Uncertain times spill over onto our children and grandchildren. This may be an occasion for some to introduce them to a prayer specially designed for children that dates back to Biblical times. It’s a blessing that binds parents to children in the act of placing hands on the heads of the children and reciting the words, usually at the time of the Shabbat evening meal.

Here is the prayer, known as the priestly blessing, from Numbers 6:24-26, which references the grandchildren of Jacob for boys and the Biblical matriarchs for girls:

For boys, the introductory line is:

May you be like Ephraim and Menashe.

Yesimcha Elohim k’Ephraim v’chi-Menashe.

For girls, the introductory line is:

May you be like Sarah, Rebecca, Rachel, and Leah.

Yesimech Elohim k’Sarah Rivka Rachel v’Leah

For both boys and girls, the rest of the blessing is:

May God bless you and protect you.

Yivarechecha Adonai v’yishmerecha

May God show you favor and be gracious to you.

Ya’er Adonai panav eilecha vichuneka

May God show you kindness and grant you peace.

Yisa Adonai panav eilecha v’yasem lecha shalom

The blessing is most often heard at Shabbat services, often at the conclusion. Or it may be bestowed on a Bar or Bat Mitzvah. But there is every reason to include it at home.

When I became a member of what was then the United Jewish Appeal Young Men’s Leadership Cabinet in the 1980’s, the prayer was made a priority. We were all advised that “You will bless your children every Shabbat. It’s important both for you and them.” I immediately began making it a regular part of our Shabbat observance, as essential as a kiddush or motzi.

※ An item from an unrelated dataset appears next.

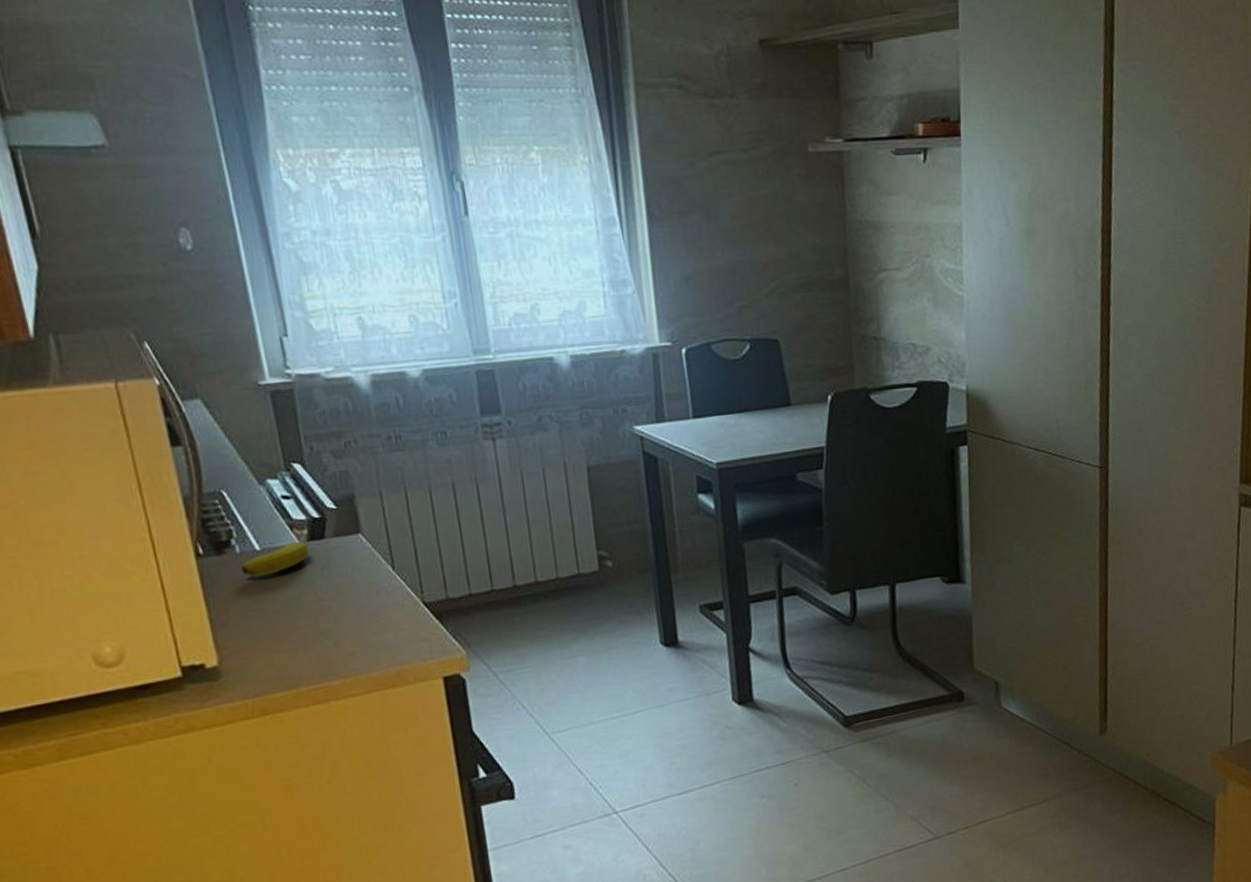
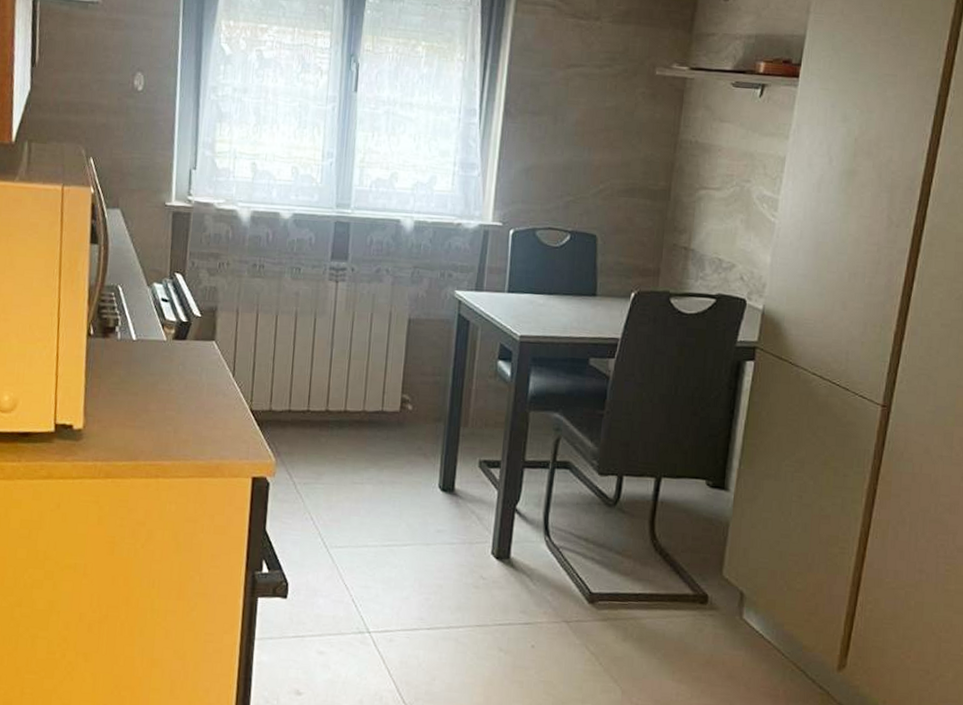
banana: present [241,541,309,577] -> none [118,337,172,362]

The practice continues whenever I’m with my now adult children and their children. My son and his wife, both commercial pilots, call in for the blessing every Friday evening no matter where their travels take them.  Even when Andrew served in the Israel Defense Forces during the time of Lebanon 2, he would call for his blessing.

It’s just a passage from Exodus that takes only a minute or two, but it’s one that tends to last a lifetime. The priestly blessing can become as anticipated in Jewish homes as affixing a mezuzah, lighting the candles, giving generously to tzedakah or welcoming Elijah on Pesach.  

Richard A. Klein is a former filmmaker and a retired fundraiser for The Jewish Federations of North America.